2015年、ITエンジニアリングの領域から暗号資産(Cryptocurrency)の世界へ。

当初、私の網膜を焼いたのは、証券市場には存在しない「眠らないマーケット」の衝撃でした。CEX(中央集権取引所)に渦巻いていた当時の熱狂とカオスは、単なる投機ではなく、次なる時代の胎動そのものでした。

やがて技術はDEX、そしてDeFiへと進化し、マネーは「プログラム可能な金融」へと昇華する。その過程で私が魅せられたのは、コードが自律的に経済圏を構築する「自律分散システム」の構造的な美しさです。

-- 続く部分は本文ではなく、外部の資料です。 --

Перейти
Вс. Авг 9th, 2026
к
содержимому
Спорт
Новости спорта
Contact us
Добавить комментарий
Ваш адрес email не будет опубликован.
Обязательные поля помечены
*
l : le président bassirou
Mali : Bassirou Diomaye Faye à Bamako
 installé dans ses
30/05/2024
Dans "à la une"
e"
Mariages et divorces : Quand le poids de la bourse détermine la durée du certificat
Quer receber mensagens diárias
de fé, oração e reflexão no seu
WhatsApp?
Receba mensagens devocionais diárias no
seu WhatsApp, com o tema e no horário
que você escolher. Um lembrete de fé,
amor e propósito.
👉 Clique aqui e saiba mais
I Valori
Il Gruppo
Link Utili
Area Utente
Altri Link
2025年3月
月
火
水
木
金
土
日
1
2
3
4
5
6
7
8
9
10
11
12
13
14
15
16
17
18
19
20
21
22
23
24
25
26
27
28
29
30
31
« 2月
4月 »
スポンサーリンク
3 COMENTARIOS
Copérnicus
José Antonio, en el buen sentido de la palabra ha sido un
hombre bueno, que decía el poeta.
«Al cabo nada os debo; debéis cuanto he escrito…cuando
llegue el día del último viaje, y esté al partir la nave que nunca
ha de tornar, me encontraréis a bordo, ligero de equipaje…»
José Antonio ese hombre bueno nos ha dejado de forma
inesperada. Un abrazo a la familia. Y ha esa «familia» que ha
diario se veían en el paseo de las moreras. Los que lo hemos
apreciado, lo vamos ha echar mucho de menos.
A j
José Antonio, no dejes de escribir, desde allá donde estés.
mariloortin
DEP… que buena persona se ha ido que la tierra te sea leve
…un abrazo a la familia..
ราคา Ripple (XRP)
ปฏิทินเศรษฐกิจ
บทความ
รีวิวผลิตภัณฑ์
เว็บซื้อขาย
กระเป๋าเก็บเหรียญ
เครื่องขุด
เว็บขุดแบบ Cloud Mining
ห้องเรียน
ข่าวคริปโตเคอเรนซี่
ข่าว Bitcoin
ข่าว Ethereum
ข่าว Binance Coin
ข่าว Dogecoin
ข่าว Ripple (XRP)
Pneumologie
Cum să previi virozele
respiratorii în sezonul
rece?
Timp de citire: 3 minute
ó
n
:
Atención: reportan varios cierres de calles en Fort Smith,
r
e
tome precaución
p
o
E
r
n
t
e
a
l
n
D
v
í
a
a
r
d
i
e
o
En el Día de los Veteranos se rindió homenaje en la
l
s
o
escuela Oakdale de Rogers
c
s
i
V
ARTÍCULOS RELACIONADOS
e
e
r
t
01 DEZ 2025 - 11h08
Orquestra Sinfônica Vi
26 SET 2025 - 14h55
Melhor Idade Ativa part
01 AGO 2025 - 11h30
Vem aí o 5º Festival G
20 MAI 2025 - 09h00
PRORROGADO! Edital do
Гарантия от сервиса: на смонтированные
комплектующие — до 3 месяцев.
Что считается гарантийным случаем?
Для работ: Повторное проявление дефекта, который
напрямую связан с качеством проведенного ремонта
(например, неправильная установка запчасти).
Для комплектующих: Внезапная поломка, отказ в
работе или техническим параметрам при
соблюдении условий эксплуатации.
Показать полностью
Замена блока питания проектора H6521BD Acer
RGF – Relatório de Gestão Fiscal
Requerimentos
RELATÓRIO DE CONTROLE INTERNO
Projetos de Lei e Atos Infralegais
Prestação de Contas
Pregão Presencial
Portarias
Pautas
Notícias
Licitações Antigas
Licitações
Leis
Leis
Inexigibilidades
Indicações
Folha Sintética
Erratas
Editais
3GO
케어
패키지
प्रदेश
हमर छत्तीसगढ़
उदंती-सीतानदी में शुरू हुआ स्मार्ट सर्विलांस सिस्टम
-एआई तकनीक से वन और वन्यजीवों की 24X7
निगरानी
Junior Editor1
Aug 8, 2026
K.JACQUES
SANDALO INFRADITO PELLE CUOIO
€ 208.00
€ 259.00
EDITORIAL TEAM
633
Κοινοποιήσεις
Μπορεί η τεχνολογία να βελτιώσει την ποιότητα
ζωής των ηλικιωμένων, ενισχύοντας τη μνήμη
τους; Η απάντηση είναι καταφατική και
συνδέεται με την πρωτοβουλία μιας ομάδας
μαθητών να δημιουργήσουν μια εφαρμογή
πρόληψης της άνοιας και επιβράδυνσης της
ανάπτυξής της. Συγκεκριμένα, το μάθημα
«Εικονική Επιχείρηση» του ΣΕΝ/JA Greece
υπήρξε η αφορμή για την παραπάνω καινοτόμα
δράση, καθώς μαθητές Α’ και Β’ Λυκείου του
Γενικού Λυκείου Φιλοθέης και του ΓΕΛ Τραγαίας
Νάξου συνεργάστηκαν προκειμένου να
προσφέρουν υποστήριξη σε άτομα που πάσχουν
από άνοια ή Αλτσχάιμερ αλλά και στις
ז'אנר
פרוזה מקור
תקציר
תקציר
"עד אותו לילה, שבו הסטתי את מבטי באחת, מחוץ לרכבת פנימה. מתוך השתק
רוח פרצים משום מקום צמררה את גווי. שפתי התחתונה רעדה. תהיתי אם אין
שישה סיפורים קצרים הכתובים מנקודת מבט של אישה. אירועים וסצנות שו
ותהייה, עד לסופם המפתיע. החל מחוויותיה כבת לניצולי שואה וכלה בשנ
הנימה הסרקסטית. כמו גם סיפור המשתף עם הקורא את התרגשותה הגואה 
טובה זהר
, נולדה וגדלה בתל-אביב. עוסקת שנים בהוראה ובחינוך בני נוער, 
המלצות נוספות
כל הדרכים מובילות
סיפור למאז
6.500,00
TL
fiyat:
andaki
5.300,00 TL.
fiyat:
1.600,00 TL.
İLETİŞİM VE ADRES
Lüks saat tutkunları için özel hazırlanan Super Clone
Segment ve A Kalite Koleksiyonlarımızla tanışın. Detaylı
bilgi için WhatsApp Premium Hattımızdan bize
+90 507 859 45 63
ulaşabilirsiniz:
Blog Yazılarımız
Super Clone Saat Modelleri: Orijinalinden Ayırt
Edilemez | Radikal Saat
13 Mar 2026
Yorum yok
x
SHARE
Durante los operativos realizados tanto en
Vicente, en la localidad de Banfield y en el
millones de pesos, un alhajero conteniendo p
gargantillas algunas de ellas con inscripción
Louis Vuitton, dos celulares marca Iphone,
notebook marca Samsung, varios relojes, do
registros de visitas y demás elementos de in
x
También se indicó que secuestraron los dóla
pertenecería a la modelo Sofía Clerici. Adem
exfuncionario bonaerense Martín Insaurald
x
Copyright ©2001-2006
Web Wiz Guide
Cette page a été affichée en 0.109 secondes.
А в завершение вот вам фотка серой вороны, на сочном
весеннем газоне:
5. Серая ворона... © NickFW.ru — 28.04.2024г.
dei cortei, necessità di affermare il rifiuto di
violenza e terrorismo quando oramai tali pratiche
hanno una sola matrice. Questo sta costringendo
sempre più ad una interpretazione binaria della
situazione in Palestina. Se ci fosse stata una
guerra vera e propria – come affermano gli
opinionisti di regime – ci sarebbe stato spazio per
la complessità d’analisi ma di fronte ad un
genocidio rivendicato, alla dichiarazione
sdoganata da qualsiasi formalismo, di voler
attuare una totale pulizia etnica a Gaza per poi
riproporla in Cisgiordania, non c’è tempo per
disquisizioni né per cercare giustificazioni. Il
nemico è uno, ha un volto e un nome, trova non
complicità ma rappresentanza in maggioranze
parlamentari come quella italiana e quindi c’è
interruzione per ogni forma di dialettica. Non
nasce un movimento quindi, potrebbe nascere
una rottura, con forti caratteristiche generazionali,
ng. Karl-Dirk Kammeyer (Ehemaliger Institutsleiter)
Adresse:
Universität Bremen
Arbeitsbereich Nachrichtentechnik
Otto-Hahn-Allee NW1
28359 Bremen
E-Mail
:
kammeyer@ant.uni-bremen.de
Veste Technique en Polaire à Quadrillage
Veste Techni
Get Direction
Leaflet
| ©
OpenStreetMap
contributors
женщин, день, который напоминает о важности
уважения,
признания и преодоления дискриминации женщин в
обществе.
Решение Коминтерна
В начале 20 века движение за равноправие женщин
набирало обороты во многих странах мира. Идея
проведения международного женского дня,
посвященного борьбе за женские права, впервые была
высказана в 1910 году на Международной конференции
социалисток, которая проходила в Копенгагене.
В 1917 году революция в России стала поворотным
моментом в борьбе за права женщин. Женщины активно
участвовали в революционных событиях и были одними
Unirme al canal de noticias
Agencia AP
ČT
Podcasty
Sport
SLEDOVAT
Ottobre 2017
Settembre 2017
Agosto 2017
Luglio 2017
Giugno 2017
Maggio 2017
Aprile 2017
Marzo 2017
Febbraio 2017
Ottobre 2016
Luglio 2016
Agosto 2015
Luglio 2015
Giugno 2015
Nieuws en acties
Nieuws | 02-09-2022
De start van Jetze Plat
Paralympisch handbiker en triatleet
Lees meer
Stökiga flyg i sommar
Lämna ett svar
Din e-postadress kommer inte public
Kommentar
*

私の原点は、日本初の暗号資産「モナコイン(Monacoin)」にあります。誰の指示でもなく、コミュニティの熱量だけで経済が回り始める──その光景に見た「人間主権」の可能性こそが、今の私のコンパスです。

以来10年、最前線で観測し続けてきた技術の進化。「価格」というノイズを削ぎ落とし、その奥にある「技術の実装」と「社会変革の本質」を言語化すること。

2026年、成熟しつつあるデジタル経済の荒野において、読者が迷わずに歩める「信頼できる地図」を。ここ東京から、テクノロジーと人間の未来を記録します。